Through precise measurements and tracking, users of a blockchain approach know exactly the location and condition of an item as it moves along the chain. That’s invaluable information if a food safety problem arises, but what does it add when the core problem is getting foods into the pipeline in the first place?

Franchise harmony

Seldom will a restaurant chain acknowledge strife between its franchisees and the home office. In 2021, there was no way to ignore the shouting. Or, in the case of McDonald’s, the silence that took hold.

For a stretch of 2021, the burger giant and its franchisees stopped speaking to one another. The franchisor had alerted operators at the end of 2020 that they owed $70 million in technology usage fees because of a shift in the scheduling of those charges. At the same time, the franchisees learned that the corporation would no longer subsidize what the chain paid for Happy Meal toys.

The changes so angered franchisees that 95% of them voted to suspend communications with McDonald’s Corporate. The parties eventually reconciled, but only to a degree.

McDonald’s wasn’t the only foodservice giant that had to muster its diplomacy skills. Subway franchisees rallied against a new toasted-sandwich line, saying workers routinely suffered burns because of the required prep. And 7-Eleven’s operators mounted an effort to drop the chain’s requirement that units remain open 24 hours a day, saying they couldn’t find employees to work the overnight shift.

Luckin Coffee

Two years ago, any discussion of hot restaurant concept had to touch on Luckin Coffee, a Starbucks challenger that became a global sensation seemingly overnight because of its rapid growth, creative use of technology and astounding initial results. It hadn’t even secured a presence in the U.S., yet domestic operators spoke of the upstart with awe because of its success in China. In two years, it flooded that market with more than 4,000 units.

They also expressed amazement that some Luckin branches could operate without any ongoing human involvement.
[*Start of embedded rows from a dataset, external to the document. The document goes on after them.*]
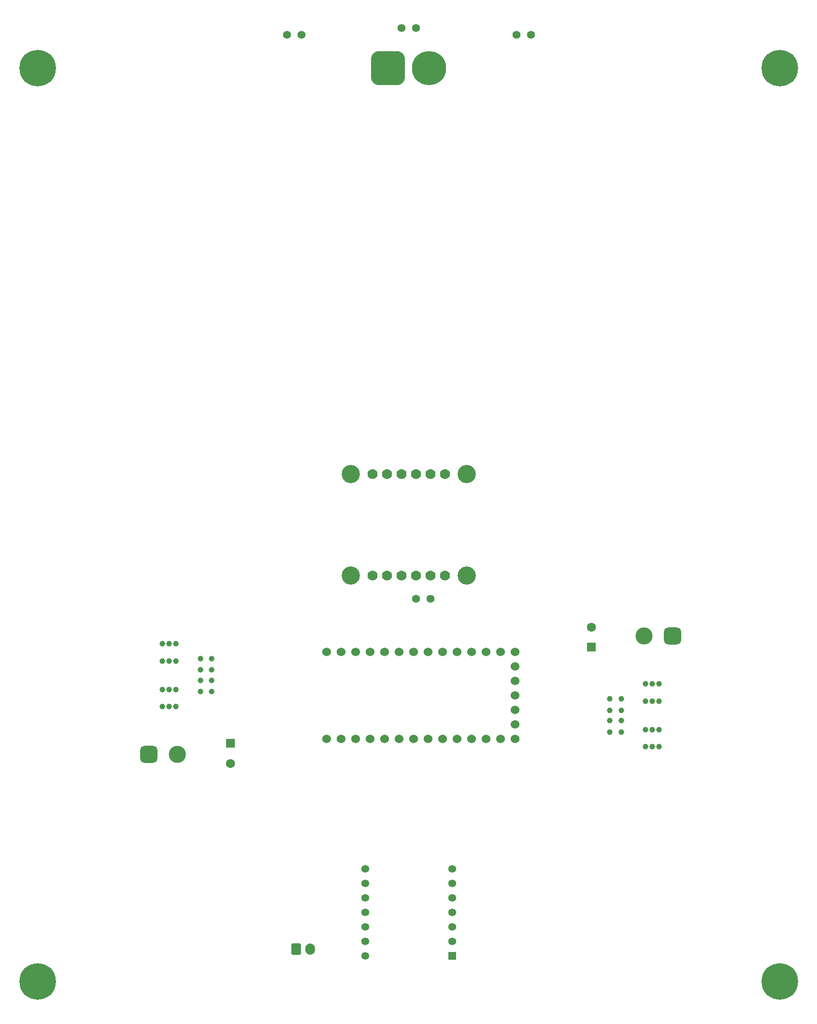
<source format=gbr>
%TF.GenerationSoftware,KiCad,Pcbnew,9.0.0*%
%TF.CreationDate,2025-06-18T15:22:37+08:00*%
%TF.ProjectId,elec,656c6563-2e6b-4696-9361-645f70636258,1*%
%TF.SameCoordinates,Original*%
%TF.FileFunction,Soldermask,Bot*%
%TF.FilePolarity,Negative*%
%FSLAX46Y46*%
G04 Gerber Fmt 4.6, Leading zero omitted, Abs format (unit mm)*
G04 Created by KiCad (PCBNEW 9.0.0) date 2025-06-18 15:22:37*
%MOMM*%
%LPD*%
G01*
G04 APERTURE LIST*
G04 Aperture macros list*
%AMRoundRect*
0 Rectangle with rounded corners*
0 $1 Rounding radius*
0 $2 $3 $4 $5 $6 $7 $8 $9 X,Y pos of 4 corners*
0 Add a 4 corners polygon primitive as box body*
4,1,4,$2,$3,$4,$5,$6,$7,$8,$9,$2,$3,0*
0 Add four circle primitives for the rounded corners*
1,1,$1+$1,$2,$3*
1,1,$1+$1,$4,$5*
1,1,$1+$1,$6,$7*
1,1,$1+$1,$8,$9*
0 Add four rect primitives between the rounded corners*
20,1,$1+$1,$2,$3,$4,$5,0*
20,1,$1+$1,$4,$5,$6,$7,0*
20,1,$1+$1,$6,$7,$8,$9,0*
20,1,$1+$1,$8,$9,$2,$3,0*%
G04 Aperture macros list end*
%ADD10C,6.400000*%
%ADD11C,1.400000*%
%ADD12R,1.600000X1.600000*%
%ADD13C,1.600000*%
%ADD14RoundRect,0.750000X-0.750000X-0.750000X0.750000X-0.750000X0.750000X0.750000X-0.750000X0.750000X0*%
%ADD15C,3.000000*%
%ADD16C,1.000000*%
%ADD17RoundRect,0.250000X-0.600000X-0.750000X0.600000X-0.750000X0.600000X0.750000X-0.600000X0.750000X0*%
%ADD18O,1.700000X2.000000*%
%ADD19C,1.778000*%
%ADD20C,3.200000*%
%ADD21RoundRect,0.750000X0.750000X0.750000X-0.750000X0.750000X-0.750000X-0.750000X0.750000X-0.750000X0*%
%ADD22R,1.358000X1.358000*%
%ADD23C,1.358000*%
%ADD24C,1.530000*%
%ADD25RoundRect,1.500000X-1.500000X-1.500000X1.500000X-1.500000X1.500000X1.500000X-1.500000X1.500000X0*%
%ADD26C,6.000000*%
G04 APERTURE END LIST*
D10*
%TO.C,H3*%
X133500000Y-227250001D03*
%TD*%
%TO.C,H4*%
X263500000Y-227250000D03*
%TD*%
D11*
%TO.C,TP3*%
X217400000Y-61400001D03*
X219940000Y-61400001D03*
%TD*%
D10*
%TO.C,H2*%
X263500000Y-67250001D03*
%TD*%
D11*
%TO.C,TP4*%
X177150000Y-61400001D03*
X179690000Y-61400001D03*
%TD*%
D12*
%TO.C,C10*%
X230500709Y-168703357D03*
D13*
X230500709Y-165203357D03*
%TD*%
D12*
%TO.C,C9*%
X167250001Y-185547349D03*
D13*
X167250001Y-189047349D03*
%TD*%
D14*
%TO.C,U6*%
X153000001Y-187500001D03*
D15*
X158000001Y-187500001D03*
%TD*%
D16*
%TO.C,U7*%
X233750709Y-177750706D03*
X233750709Y-179750706D03*
X233750709Y-181550706D03*
X233750709Y-183550706D03*
X235750709Y-177750706D03*
X235750709Y-179750706D03*
X235750709Y-181550706D03*
X235750709Y-183550706D03*
X240000709Y-175150706D03*
X240000709Y-178150707D03*
X241200709Y-175150706D03*
X241200709Y-178150706D03*
X242400709Y-175150706D03*
X242400709Y-178150706D03*
X240000709Y-183150705D03*
X240000709Y-186150706D03*
X241200709Y-183150706D03*
X241200709Y-186150706D03*
X242400709Y-183150706D03*
X242400709Y-186150706D03*
%TD*%
D10*
%TO.C,H1*%
X133500000Y-67250000D03*
%TD*%
D17*
%TO.C,SW2*%
X178750001Y-221575001D03*
D18*
X181250001Y-221575001D03*
%TD*%
D19*
%TO.C,U3*%
X192150000Y-156140001D03*
X194690000Y-156140001D03*
X197230000Y-156140001D03*
X199770000Y-156140001D03*
X202310000Y-156140001D03*
X204850000Y-156140001D03*
X192150000Y-138360001D03*
X194690000Y-138360001D03*
X197230000Y-138360001D03*
X199770000Y-138360001D03*
X202310000Y-138360001D03*
X204850000Y-138360001D03*
D20*
X188340000Y-138360001D03*
X208660000Y-138360001D03*
X188340000Y-156140001D03*
X208660000Y-156140001D03*
%TD*%
D11*
%TO.C,TP5*%
X199790000Y-160235001D03*
X202330000Y-160235001D03*
%TD*%
D21*
%TO.C,U8*%
X244750708Y-166750706D03*
D15*
X239750708Y-166750706D03*
%TD*%
D22*
%TO.C,U9*%
X206120000Y-222806501D03*
D23*
X206120000Y-220266501D03*
X206120000Y-217726501D03*
X206120000Y-215186501D03*
X206120000Y-212646501D03*
X206120000Y-210106501D03*
X206120000Y-207566501D03*
X190880000Y-207566501D03*
X190880000Y-210106501D03*
X190880000Y-212646501D03*
X190880000Y-215186501D03*
X190880000Y-217726501D03*
X190880000Y-220266501D03*
X190880000Y-222806501D03*
%TD*%
D11*
%TO.C,TP2*%
X197250000Y-60250001D03*
X199790000Y-60250001D03*
%TD*%
D16*
%TO.C,U5*%
X164000001Y-176500001D03*
X164000001Y-174500001D03*
X164000001Y-172700001D03*
X164000001Y-170700001D03*
X162000001Y-176500001D03*
X162000001Y-174500001D03*
X162000001Y-172700001D03*
X162000001Y-170700001D03*
X157750001Y-179100001D03*
X157750001Y-176100000D03*
X156550001Y-179100001D03*
X156550001Y-176100001D03*
X155350001Y-179100001D03*
X155350001Y-176100001D03*
X157750001Y-171100002D03*
X157750001Y-168100001D03*
X156550001Y-171100001D03*
X156550001Y-168100001D03*
X155350001Y-171100001D03*
X155350001Y-168100001D03*
%TD*%
D24*
%TO.C,A1*%
X186630000Y-184740001D03*
X189170000Y-184740001D03*
X191710000Y-184740001D03*
X194250000Y-184740001D03*
X217110000Y-179660001D03*
X189170000Y-169500001D03*
X196790000Y-184740001D03*
X199330000Y-184740001D03*
X201870000Y-184740001D03*
X204410000Y-184740001D03*
X206950000Y-184740001D03*
X209490000Y-184740001D03*
X212030000Y-184740001D03*
X214570000Y-184740001D03*
X217110000Y-184740001D03*
X217110000Y-169500001D03*
X214570000Y-169500001D03*
X212030000Y-169500001D03*
X209490000Y-169500001D03*
X206950000Y-169500001D03*
X204410000Y-169500001D03*
X201870000Y-169500001D03*
X199330000Y-169500001D03*
X196790000Y-169500001D03*
X194250000Y-169500001D03*
X191710000Y-169500001D03*
X184090000Y-184740001D03*
X217110000Y-177120001D03*
X186630000Y-169500001D03*
X217110000Y-172040002D03*
X217110000Y-174580001D03*
X217110000Y-182200000D03*
X184090000Y-169500001D03*
%TD*%
D25*
%TO.C,J1*%
X194900000Y-67250001D03*
D26*
X202100000Y-67250001D03*
%TD*%
M02*

</source>
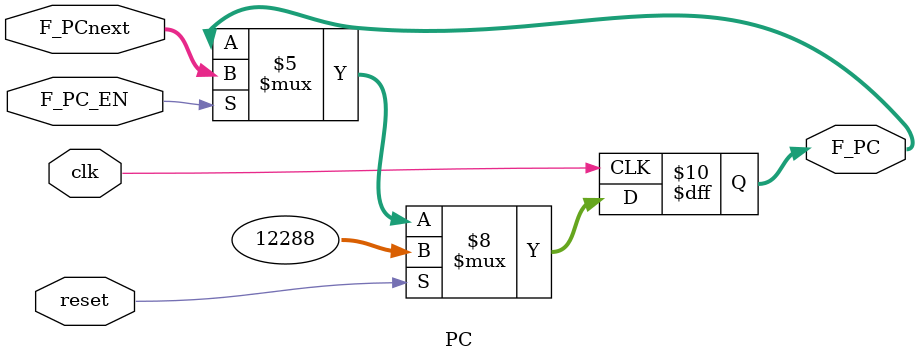
<source format=v>
`timescale 1ns / 1ps
module PC(
    input clk,
    input reset,
    input F_PC_EN,
    input [31:0] F_PCnext,
    output reg [31:0] F_PC
    );
	 
	 always @(posedge clk) begin
        if (reset == 1'b1) begin
		      F_PC <= 32'h00003000;
		  end else begin
		      if (F_PC_EN == 1'b1) begin
				    F_PC <= F_PCnext;
				end else begin
				    F_PC <= F_PC;
				end
		  end
    end	 

endmodule

</source>
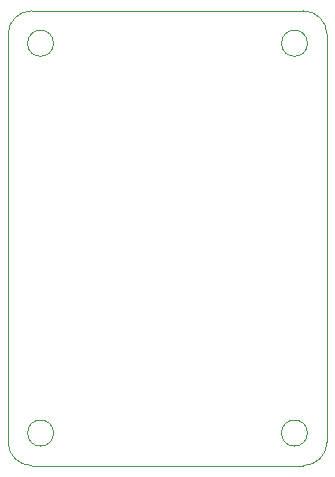
<source format=gko>
G04 Layer_Color=16711935*
%FSLAX44Y44*%
%MOMM*%
G71*
G01*
G75*
%ADD59C,0.0127*%
D59*
X115000Y-192500D02*
G03*
X135000Y-172500I0J20000D01*
G01*
X-135000D02*
G03*
X-115000Y-192500I20000J0D01*
G01*
Y192500D02*
G03*
X-135000Y172500I0J-20000D01*
G01*
X135000D02*
G03*
X115000Y192500I-20000J0D01*
G01*
X-96500Y165000D02*
G03*
X-96500Y165000I-11000J0D01*
G01*
X118500D02*
G03*
X118500Y165000I-11000J0D01*
G01*
X-96500Y-165000D02*
G03*
X-96500Y-165000I-11000J0D01*
G01*
X118500D02*
G03*
X118500Y-165000I-11000J0D01*
G01*
X135000Y-172500D02*
Y172500D01*
X-115000Y-192500D02*
X115000D01*
X-115000Y192500D02*
X115000D01*
X-135000Y-172500D02*
Y172500D01*
M02*

</source>
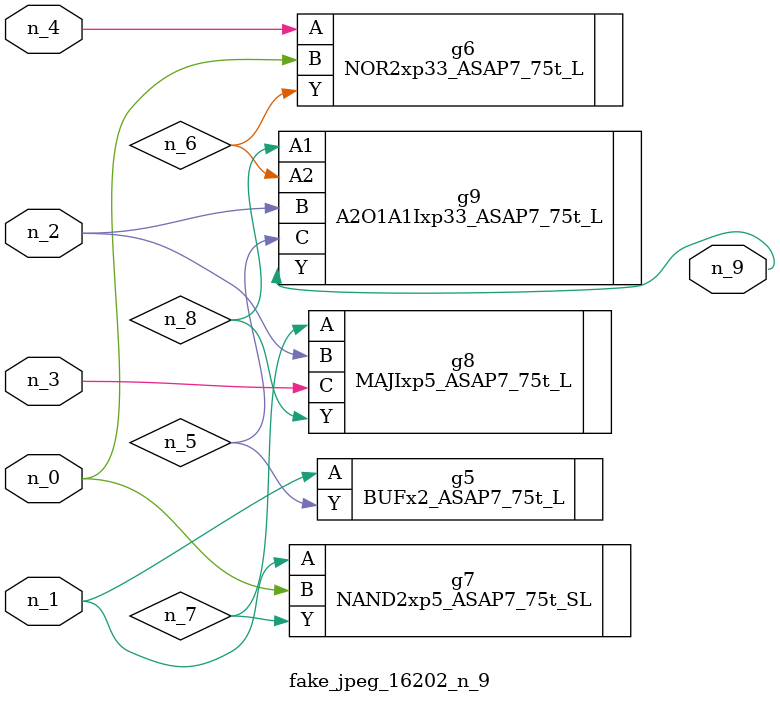
<source format=v>
module fake_jpeg_16202_n_9 (n_3, n_2, n_1, n_0, n_4, n_9);

input n_3;
input n_2;
input n_1;
input n_0;
input n_4;

output n_9;

wire n_8;
wire n_6;
wire n_5;
wire n_7;

BUFx2_ASAP7_75t_L g5 ( 
.A(n_1),
.Y(n_5)
);

NOR2xp33_ASAP7_75t_L g6 ( 
.A(n_4),
.B(n_0),
.Y(n_6)
);

NAND2xp5_ASAP7_75t_SL g7 ( 
.A(n_1),
.B(n_0),
.Y(n_7)
);

MAJIxp5_ASAP7_75t_L g8 ( 
.A(n_7),
.B(n_2),
.C(n_3),
.Y(n_8)
);

A2O1A1Ixp33_ASAP7_75t_L g9 ( 
.A1(n_8),
.A2(n_6),
.B(n_2),
.C(n_5),
.Y(n_9)
);


endmodule
</source>
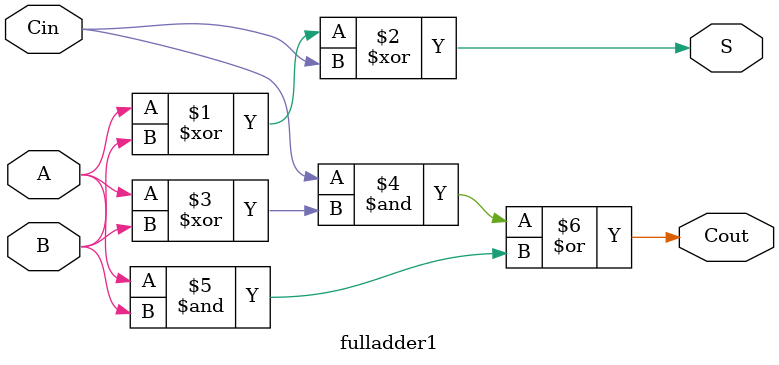
<source format=v>
module fulladder1 (A,B,Cin,S,Cout);
    input A,B,Cin;
    output S,Cout;

    assign S    = A ^ B ^ Cin;

    assign Cout = Cin & (A^B) | (A&B);

endmodule
</source>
With all the technology that was packed into a Luckin Express, it functioned essentially as a robot.

How could something that successful and innovative not eventually change the U.S. market?

By early 2021, they had a reason: Luckin was cooking the books. As investigations revealed, the upstart had lied about its sales and growth. Management ultimately acknowledged that as much as a quarter of the brand’s reported business had never materialized.

It filed for Chapter 15 bankruptcy protection in February in the U.S., where it had done its initial public offering. The brand faded almost as quickly as it’d laid claim to being The Next Big Thing.